-- EXERCISE REQUIREMENTS --
Would you retype the entries from the first line to the line bearing "right ear: (1497, 552)", both included, leaving out every picture?

**** INPUT DATA ****

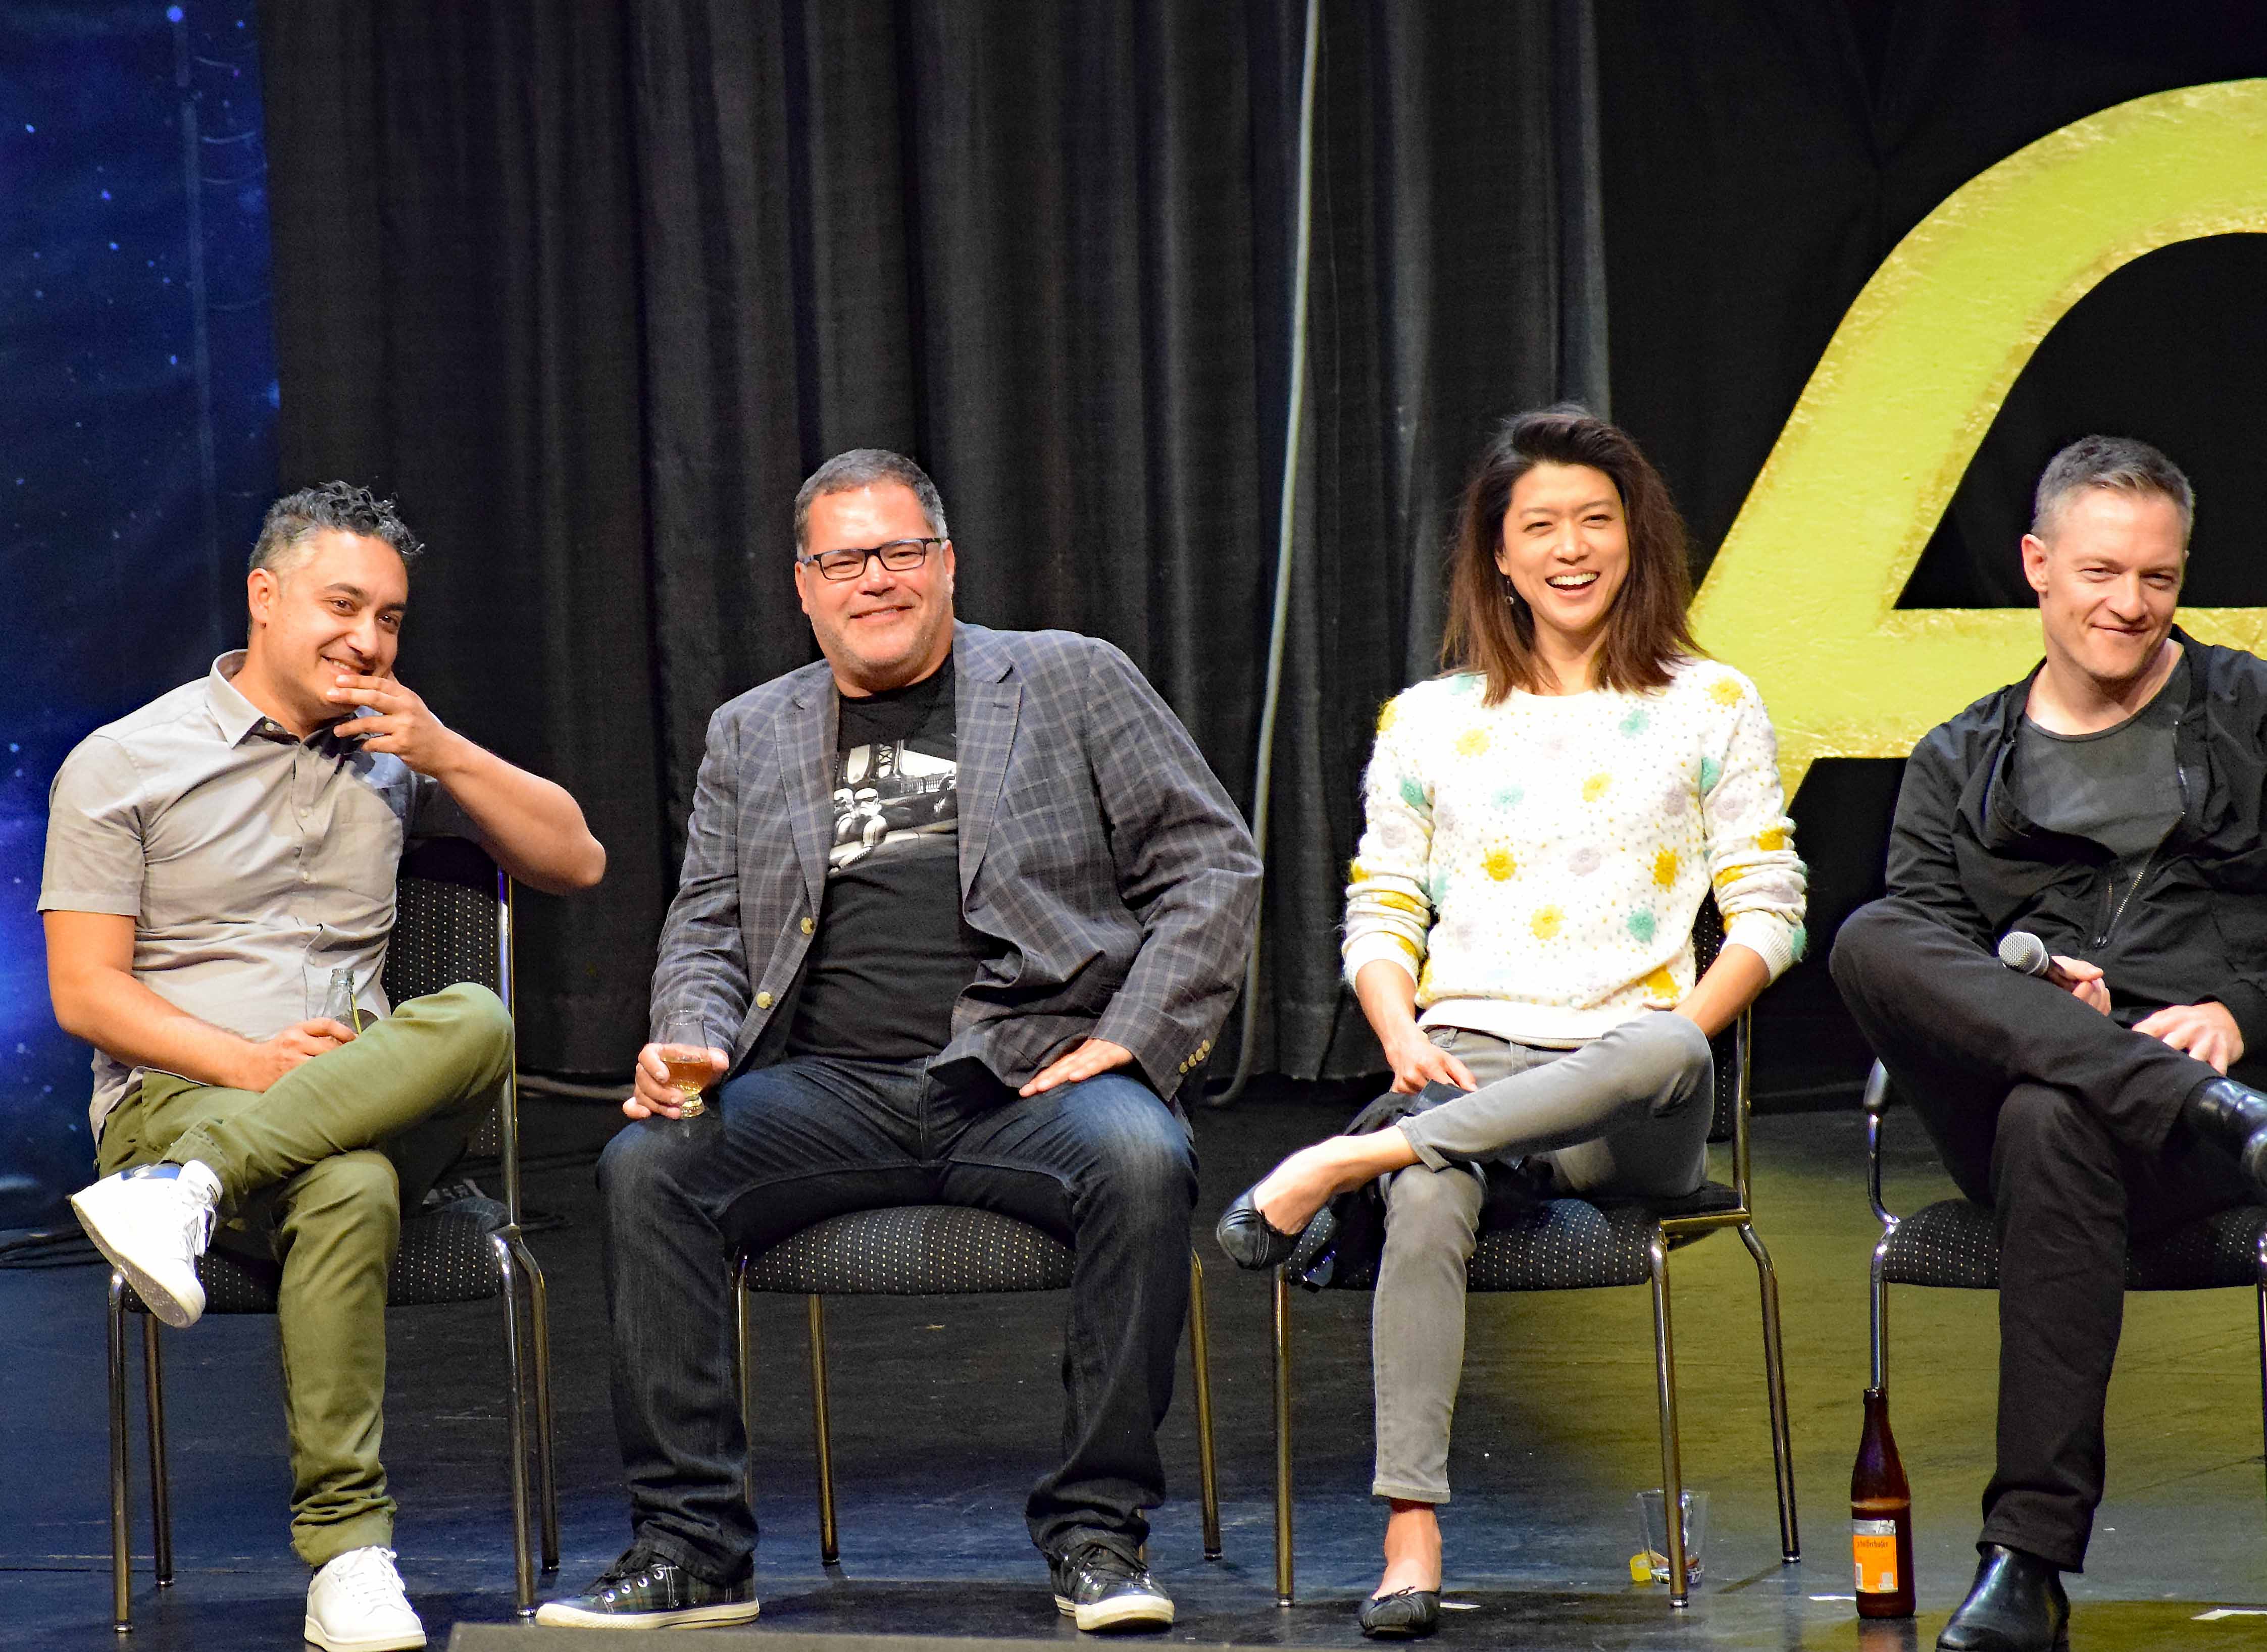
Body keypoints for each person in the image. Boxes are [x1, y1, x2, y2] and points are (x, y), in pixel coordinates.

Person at [538, 448, 1260, 1633]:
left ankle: (1097, 1535)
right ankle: (693, 1546)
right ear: (804, 586)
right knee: (648, 1166)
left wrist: (1132, 1041)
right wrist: (691, 1042)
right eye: (843, 560)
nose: (873, 579)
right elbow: (708, 924)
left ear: (946, 563)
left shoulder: (1071, 678)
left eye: (897, 552)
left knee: (1140, 1158)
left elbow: (1211, 866)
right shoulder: (751, 731)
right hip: (827, 1088)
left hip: (1030, 1074)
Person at [1216, 407, 1806, 1639]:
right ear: (1497, 552)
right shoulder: (1430, 718)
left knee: (1658, 1044)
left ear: (1635, 539)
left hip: (1636, 1082)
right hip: (1471, 1058)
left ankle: (1350, 1158)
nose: (1570, 547)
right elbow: (1382, 909)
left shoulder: (1709, 702)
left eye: (1595, 520)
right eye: (1540, 525)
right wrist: (1401, 1040)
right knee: (1432, 1188)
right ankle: (1410, 1533)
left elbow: (1769, 907)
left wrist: (1685, 1028)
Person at [44, 483, 607, 1652]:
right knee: (349, 1184)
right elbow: (86, 992)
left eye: (389, 618)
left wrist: (442, 748)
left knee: (476, 1019)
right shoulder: (124, 760)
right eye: (342, 605)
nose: (368, 639)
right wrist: (247, 1063)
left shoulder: (392, 755)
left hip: (356, 1092)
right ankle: (350, 1554)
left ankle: (191, 1190)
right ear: (265, 596)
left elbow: (577, 859)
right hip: (178, 1094)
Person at [1830, 436, 2267, 1652]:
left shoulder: (2250, 714)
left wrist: (2240, 1011)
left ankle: (2023, 1561)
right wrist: (2027, 993)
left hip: (2191, 1127)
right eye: (2100, 572)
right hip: (2103, 1095)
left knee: (2051, 1115)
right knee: (1873, 936)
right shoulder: (1957, 760)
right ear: (2035, 563)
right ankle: (2179, 1096)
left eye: (2158, 578)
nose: (2129, 604)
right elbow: (1921, 966)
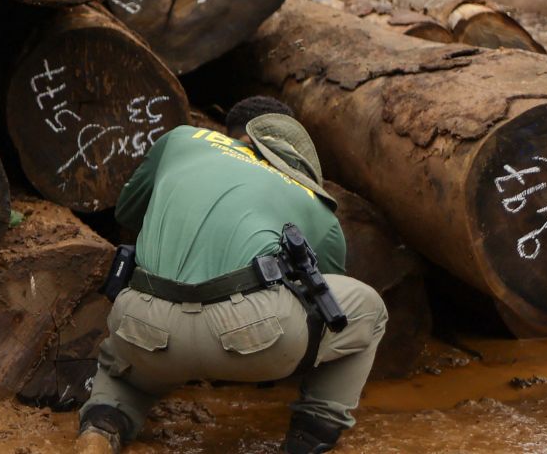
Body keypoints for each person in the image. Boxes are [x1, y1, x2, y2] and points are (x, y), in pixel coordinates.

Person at [76, 96, 388, 454]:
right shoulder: (314, 202)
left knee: (125, 360)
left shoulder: (182, 140)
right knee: (368, 309)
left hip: (146, 327)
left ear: (236, 135)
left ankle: (101, 424)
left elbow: (128, 212)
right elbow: (326, 303)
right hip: (251, 338)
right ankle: (308, 440)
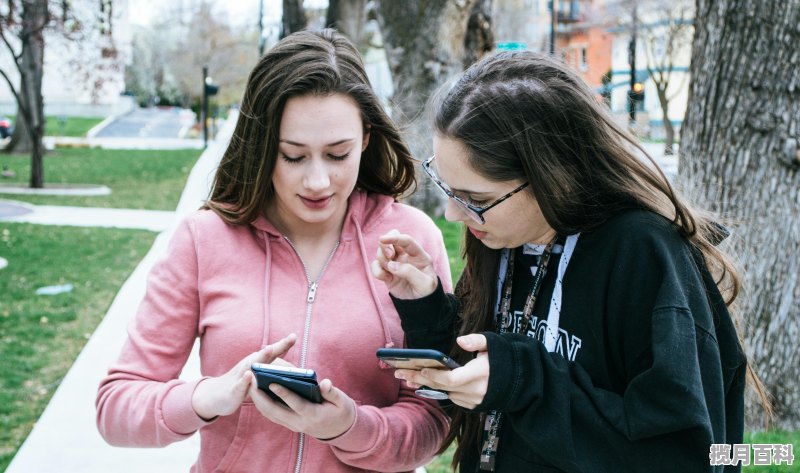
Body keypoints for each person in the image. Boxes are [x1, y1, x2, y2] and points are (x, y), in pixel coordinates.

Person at [373, 51, 767, 472]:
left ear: (551, 174)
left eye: (477, 199)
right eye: (448, 189)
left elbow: (685, 454)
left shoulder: (643, 253)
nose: (455, 215)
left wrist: (525, 381)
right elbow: (489, 366)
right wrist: (428, 304)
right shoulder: (503, 235)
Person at [96, 29, 452, 473]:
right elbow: (115, 408)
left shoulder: (410, 239)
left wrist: (348, 427)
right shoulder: (203, 240)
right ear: (263, 148)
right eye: (294, 156)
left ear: (365, 138)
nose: (318, 181)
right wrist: (208, 397)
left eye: (338, 154)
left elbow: (437, 417)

****

-- REPLY --
Body keypoints for each person in the image. Boxes are [x1, y1, x2, y2] and points are (x, y), in pixel coordinates.

Person at [538, 448, 1260, 1633]:
left ankle: (1097, 1535)
right ankle: (693, 1546)
right ear: (804, 586)
right knee: (648, 1166)
left wrist: (1132, 1041)
right wrist: (691, 1042)
right eye: (843, 560)
nose: (873, 579)
right elbow: (708, 924)
left ear: (946, 563)
left shoulder: (1071, 678)
left eye: (897, 552)
left knee: (1140, 1158)
left elbow: (1211, 866)
right shoulder: (751, 731)
right hip: (827, 1088)
left hip: (1030, 1074)
Person at [1216, 407, 1806, 1639]:
right ear: (1497, 552)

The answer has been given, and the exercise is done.